--- TEXTO FORNECIDO ---
/---
Palavras-chave: Tratados Internacionais, Paz mundial, Direito Internacional, Relações internacionais.

1. INTRODUÇÃO

A convivência de diferentes povos e culturas geram confrontos que podem ser considerados naturais. Nesse cenário, a guerra pode-se tornar um fenômeno comum nas relações entre estes Estados, pois ela atua como um mecanismo de proteção dos interesses das muitas hegemonias. Entretanto, verifica-se que, por inúmeras vezes, ela se demonstrou um meio descontrolado que visava somente a consolidação de resultados.

Diante dessa realidade, a paz passa a ser considerada um fenômeno atípico nas Relações Internacionais, porém é necessária para a sobrevivência da sociedade (GONTIJO, 2018).

Ao se analisar os eventos da humanidade, são perceptíveis os resultados, as consequências e os reflexos das guerras na estrutura normativa onde os Estados encontram-se inseridos. Consequentemente, verifica-se que novos valores e princípios passam por reformulação e dão lugar a novos conceitos internacionais no período pós-guerra e que estas realidades foram sendo modificadas por meio de Tratados Internacionais, que definiram regras mútuas de não agressão, adotando meios pacíficos como forma de doutrinar as Relações Internacionais. Esse movimento acontece desde a antiguidade e trata-se de algo contínuo e formador de normativas a serem vivenciadas em todo o mundo (HERZ; HOFFMANN, 2004).
\---
--- DADOS FORNECIDOS ---
/---
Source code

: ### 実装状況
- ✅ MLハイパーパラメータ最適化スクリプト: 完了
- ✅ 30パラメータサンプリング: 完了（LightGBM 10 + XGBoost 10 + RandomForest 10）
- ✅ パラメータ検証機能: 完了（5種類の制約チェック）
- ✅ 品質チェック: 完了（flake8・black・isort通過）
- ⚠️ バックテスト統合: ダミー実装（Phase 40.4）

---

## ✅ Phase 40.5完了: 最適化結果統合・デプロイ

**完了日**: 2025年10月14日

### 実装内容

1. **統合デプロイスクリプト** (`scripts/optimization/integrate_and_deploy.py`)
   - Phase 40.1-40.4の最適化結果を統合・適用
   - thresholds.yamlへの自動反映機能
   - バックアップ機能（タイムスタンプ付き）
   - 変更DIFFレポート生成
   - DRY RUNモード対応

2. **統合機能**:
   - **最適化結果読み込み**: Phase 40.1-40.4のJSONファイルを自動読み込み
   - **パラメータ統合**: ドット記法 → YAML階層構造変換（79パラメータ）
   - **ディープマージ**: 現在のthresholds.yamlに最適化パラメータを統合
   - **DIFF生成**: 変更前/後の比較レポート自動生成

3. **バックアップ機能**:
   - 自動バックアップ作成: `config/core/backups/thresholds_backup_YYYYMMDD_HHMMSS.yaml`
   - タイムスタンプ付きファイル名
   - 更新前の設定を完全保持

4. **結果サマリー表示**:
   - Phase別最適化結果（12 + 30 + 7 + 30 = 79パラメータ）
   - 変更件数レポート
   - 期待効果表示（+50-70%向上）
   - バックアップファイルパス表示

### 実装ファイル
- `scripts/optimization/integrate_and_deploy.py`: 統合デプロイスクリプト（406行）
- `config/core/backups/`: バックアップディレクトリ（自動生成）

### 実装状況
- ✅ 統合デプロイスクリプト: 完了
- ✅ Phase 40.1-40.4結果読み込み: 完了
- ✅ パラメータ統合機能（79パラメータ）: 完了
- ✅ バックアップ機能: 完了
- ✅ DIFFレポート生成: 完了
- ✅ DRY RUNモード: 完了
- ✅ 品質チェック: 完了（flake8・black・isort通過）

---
\---
/---
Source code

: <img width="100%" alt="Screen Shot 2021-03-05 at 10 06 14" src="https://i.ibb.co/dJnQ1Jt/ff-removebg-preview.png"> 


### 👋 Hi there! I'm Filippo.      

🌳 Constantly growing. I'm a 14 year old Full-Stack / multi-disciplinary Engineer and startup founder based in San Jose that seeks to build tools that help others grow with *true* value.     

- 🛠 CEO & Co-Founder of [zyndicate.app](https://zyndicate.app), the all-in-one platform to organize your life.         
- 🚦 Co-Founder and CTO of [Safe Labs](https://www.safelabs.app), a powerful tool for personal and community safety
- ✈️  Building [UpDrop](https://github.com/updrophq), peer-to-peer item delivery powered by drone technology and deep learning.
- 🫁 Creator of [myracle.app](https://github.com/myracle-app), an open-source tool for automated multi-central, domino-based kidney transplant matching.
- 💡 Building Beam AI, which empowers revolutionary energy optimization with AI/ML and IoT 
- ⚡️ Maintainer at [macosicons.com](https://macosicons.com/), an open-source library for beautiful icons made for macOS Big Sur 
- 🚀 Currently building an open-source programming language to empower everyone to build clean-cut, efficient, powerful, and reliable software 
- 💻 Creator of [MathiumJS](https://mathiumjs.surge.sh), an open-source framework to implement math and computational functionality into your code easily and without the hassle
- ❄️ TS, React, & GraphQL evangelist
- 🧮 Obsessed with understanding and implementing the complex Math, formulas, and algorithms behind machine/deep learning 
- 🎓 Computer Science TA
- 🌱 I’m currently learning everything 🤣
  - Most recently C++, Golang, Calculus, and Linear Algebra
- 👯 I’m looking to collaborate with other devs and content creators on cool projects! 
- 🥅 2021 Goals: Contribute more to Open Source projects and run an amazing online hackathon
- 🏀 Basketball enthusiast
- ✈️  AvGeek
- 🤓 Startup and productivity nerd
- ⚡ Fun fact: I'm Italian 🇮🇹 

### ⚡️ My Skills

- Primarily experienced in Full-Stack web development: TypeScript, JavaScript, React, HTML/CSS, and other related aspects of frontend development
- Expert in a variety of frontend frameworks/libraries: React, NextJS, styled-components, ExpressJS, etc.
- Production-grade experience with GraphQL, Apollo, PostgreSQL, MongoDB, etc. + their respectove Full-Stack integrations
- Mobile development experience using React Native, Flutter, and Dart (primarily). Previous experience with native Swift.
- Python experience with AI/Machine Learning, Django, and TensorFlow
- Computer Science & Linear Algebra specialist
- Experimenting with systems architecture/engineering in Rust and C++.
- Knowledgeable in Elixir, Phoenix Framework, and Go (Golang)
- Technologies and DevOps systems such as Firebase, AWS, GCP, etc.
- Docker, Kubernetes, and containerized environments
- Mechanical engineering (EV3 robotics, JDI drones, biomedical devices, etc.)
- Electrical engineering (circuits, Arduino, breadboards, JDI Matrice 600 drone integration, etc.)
\---
/---
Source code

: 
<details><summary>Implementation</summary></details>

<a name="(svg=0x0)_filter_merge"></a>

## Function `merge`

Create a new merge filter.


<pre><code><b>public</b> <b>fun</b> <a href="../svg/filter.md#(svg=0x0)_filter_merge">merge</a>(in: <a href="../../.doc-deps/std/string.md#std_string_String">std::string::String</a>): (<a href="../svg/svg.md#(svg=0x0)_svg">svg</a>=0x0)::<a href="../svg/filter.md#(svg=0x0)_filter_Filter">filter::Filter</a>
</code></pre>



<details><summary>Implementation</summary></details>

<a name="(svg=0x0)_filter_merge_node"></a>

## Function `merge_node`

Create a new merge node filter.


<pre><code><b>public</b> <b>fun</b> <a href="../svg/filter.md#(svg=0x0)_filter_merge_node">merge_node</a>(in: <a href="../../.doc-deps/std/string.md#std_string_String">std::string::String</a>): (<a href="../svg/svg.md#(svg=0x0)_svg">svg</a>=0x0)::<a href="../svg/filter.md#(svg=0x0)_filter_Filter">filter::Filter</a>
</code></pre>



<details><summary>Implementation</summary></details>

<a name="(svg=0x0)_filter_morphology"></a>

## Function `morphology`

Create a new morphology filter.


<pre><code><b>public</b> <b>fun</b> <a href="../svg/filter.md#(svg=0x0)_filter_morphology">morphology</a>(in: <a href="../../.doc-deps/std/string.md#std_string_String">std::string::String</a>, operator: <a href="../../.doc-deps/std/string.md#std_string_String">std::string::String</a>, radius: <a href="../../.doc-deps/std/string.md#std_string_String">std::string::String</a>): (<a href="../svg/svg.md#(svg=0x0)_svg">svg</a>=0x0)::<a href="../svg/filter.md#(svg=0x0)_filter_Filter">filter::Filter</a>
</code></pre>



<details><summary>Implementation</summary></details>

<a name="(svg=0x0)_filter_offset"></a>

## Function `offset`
\---
--- ENUNCIADO ---
Dê continuidade ao texto sobre os tratados internacionais e a paz mundial a partir da última frase apresentada.

--- RESPOSTA ---
Esta evolução contribuiu significativamente para o desenvolvimento das Relações Internacionais norteadas para a construção de uma ordem mundial que não utilizasse força como primeira opção na resolução de seus conflitos (PEDRÃO, 2012).

Ante ao exposto, tem-se o entendimento de que os tratados pós-guerras são imprescindíveis para a produção de valores pacíficos e devem ser assegurados pelos Estados dentro das bases jurídicas igualitárias das Relações Internacionais (MAGNOLI, 2004).

Portanto, faz-se necessário a análise de importantes guerras e seus tratados posteriores que reconstruíram as bases jurídicas e políticas da sociedade de Estado, bem como modificaram o comportamento dos atores internacionais após ciclos ininterruptos de violência e mortes nos campos de guerra, uma vez que são inúmeras as normas convencionais disponibilizadas que tratam da convivência entre os Estados, tornando possível a adoção de normativas que proibissem o uso de qualquer forma do uso da força na solução de conflitos.

Nesse contexto, o presente estudo visa demonstrar a reconstrução do ordenamento jurídico internacional perante o sistema de equilíbrio de poder após a Primeira e a Segunda Guerras Mundiais, evidenciando a onda principiológica para a positivação da proibição ao recurso do uso da força. Sendo assim, tem-se como problemática a seguinte questão: as Relações Internacionais influenciaram nos tratados de paz da Primeira e Segunda Guerras Mundiais?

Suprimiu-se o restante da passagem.